Why Antonio Conte's Tottenham project hinges on win at Liverpool
By Sean Walsh
Tottenham's top-four destiny is in their own hands heading into their final four games of the season.
If they win each of their remaining matches, they will definitely be playing Champions League football next year (this is little bit of a broad statement due to the ongoing nonsense occurring on and off the pitch at Chelsea).
Plenty of neutrals have pointed to next Thursday's rescheduled north London derby at home to Arsenal as the key fixture down the stretch, but Spurs could head into it five points behind their nearest and dearest rivals.
Saturday night's trip to Liverpool holds the true key to Tottenham's charge, and what happens at Anfield could determine the future of Antonio Conte.
Defeat or even a draw would mean that it would require a collapse from Arsenal in order for Spurs to usurp them in the table, even if the Lilywhites were to beat the Gunners next week.
As 90min reported recently, Tottenham are confident that Conte is committed to his current project in N17. However, the Italian has consistently questioned his own future when things haven't been going his or Spurs' way this season, insistent that he should be fighting for titles and not just jostling for European positions.
If Tottenham are to ever truly commit to Conte, then they need to start looking like Premier League title contenders, and Saturday's match will offer a glimpse into what their near-future resembles.
Spurs travel to Anfield without a win there since May 2011 when Rafael van der Vaart and Luka Modric strikes proved to be the difference. While the visits that immediately followed were rarely deserving of an away win, Tottenham have blown glorious chances to take three points from Liverpool for four straight seasons.
Harry Kane missed a late penalty in 2017/18 (before later converting another to rescue a draw).
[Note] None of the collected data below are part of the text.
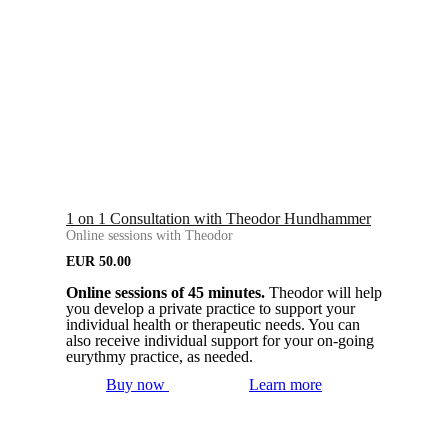
1 on 1 Consultation with Theodor Hundhammer
Online sessions with Theodor
EUR
50.00
Online sessions of 45 minutes.
Theodor will help
you develop a private practice to support your
individual health or therapeutic needs. You can
also receive individual support for your on-going
eurythmy practice, as needed.
Buy now
Learn more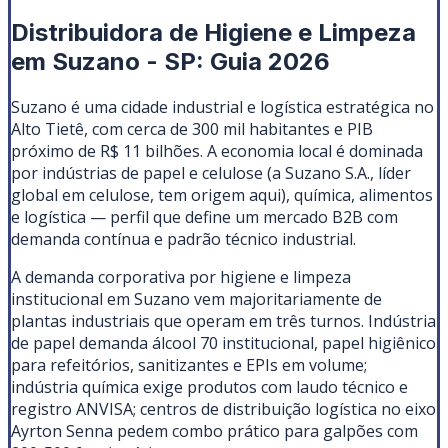
Distribuidora de Higiene e Limpeza
em Suzano - SP: Guia 2026
Suzano é uma cidade industrial e logística estratégica no
Alto Tietê, com cerca de 300 mil habitantes e PIB
próximo de R$ 11 bilhões. A economia local é dominada
por indústrias de papel e celulose (a Suzano S.A., líder
global em celulose, tem origem aqui), química, alimentos
e logística — perfil que define um mercado B2B com
demanda contínua e padrão técnico industrial.
A demanda corporativa por higiene e limpeza
institucional em Suzano vem majoritariamente de
plantas industriais que operam em três turnos. Indústria
de papel demanda álcool 70 institucional, papel higiênico
para refeitórios, sanitizantes e EPIs em volume;
indústria química exige produtos com laudo técnico e
registro ANVISA; centros de distribuição logística no eixo
Ayrton Senna pedem combo prático para galpões com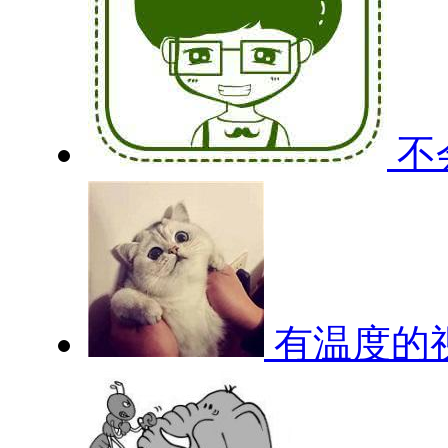
不
有温度的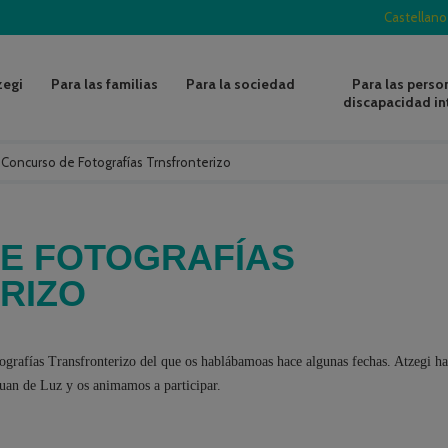
Castellano
zegi
Para las familias
Para la sociedad
Para las perso
discapacidad in
/
Concurso de Fotografías Trnsfronterizo
E FOTOGRAFÍAS
RIZO
tografías Transfronterizo del que os hablábamoas hace algunas fechas. Atzegi ha
uan de Luz y os animamos a participar.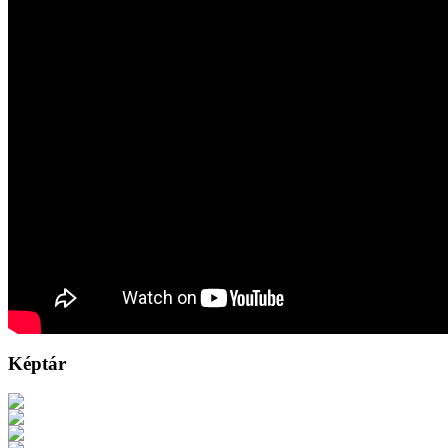
Képtár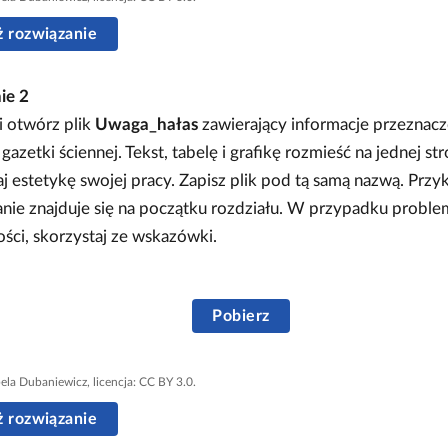
 rozwiązanie
nie
2
i otwórz plik
Uwaga_hałas
zawierający informacje przeznacz
 gazetki ściennej. Tekst, tabelę i grafikę rozmieść na jednej str
 estetykę swojej pracy. Zapisz plik pod tą samą nazwą. Prz
anie znajduje się na początku rozdziału. W przypadku probl
ści, skorzystaj ze wskazówki.
Pobierz
bela Dubaniewicz, licencja: CC BY 3.0.
 rozwiązanie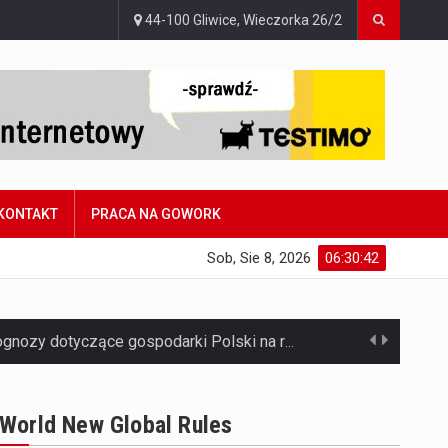
44-100 Gliwice, Wieczorka 26/2
KONTAKT
PRACA NA GOWORK
Sob, Sie 8, 2026
06:30:44
Jaką dynamikę wzrostu PKB przewidują prognozy gospodarcze dla Polski w 2026 roku? Prognozy dotyczące gospodarki Polski na rok 2026 sugerują, że Produkt Krajowy Brutto (PKB)…
Co to jest prognoza pogody na 14 dni? Prognoza pogody na 14 dni to niezwykle cenne narzędzie, które dostarcza szczegółowych informacji o długoterminowych warunkach atmosferycznych…
World New Global Rules
Co to jest serwis Aktualności Polska dzisiaj? Serwis Aktualności Polska dzisiaj to żywy i nowoczesny portal, który dostarcza najświeższe wieści z kraju i zagranicy. Obejmuje…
Moussa Sissoko fired over from close range before Toby Alderweireld put it in his own net in 2018/19. A number of attackers missed chances to kill the game from winning or drawing positions in the following two years.
For Tottenham to get a result at Anfield - now more formidable than ever with Liverpool chasing an unprecedented quadruple - would mean that they will have crossed a seemingly huge chasm in quality but also overcome a gigantic mental hurdle.
It could even be reminiscent of Liverpool's famous 4-3 win over Manchester City in 2017/18 that ended Pep Guardiola's side's hopes of an unbeaten season - the Reds were ready to make that next leap from disruptors to contenders, they just needed a bit of fine tuning to get there.
Spurs certainly have an attacking trio that will love playing in transition and will look to take advantage of an offside trap that often relies on thin lines on a VAR screen to bail them out. They even have a performance in recent times to replicate - February's last-gasp but well-earned 3-2 win at City.
Even before that triumph at the Etihad, Spurs gave Liverpool a mighty good scare back in December.
After beating Leeds, Brentford and Norwich at the start of Conte’s reign, their meeting with the Reds just before Christmas was pencilled in as a yardstick of progress. After significant Covid-19 outbreaks in both camps, it then became something between that and a free hit.
But Tottenham were perilously dominant and left a 2-2 draw feeling they had left it all on the pitch and should have deserved more than a solitary point. Their fitness levels off the back of their dressing room-wide infections against arguably the fittest team in the league was staggering, especially considering how off the pace this same core looked under Nuno Espírito Santo and Jose Mourinho.
It was a performance so impressive that it even looked like Dele Alli and Tanguy Ndombele would be in Conte’s long-term plans.
Conte has admitted this season he has seen potential from this Spurs squad to be the best he's worked with, which probably isn't a sincere take. Such a result and performance this time around with top-four truly on the line may convince him that there really is special potential to build a contender in north London, however.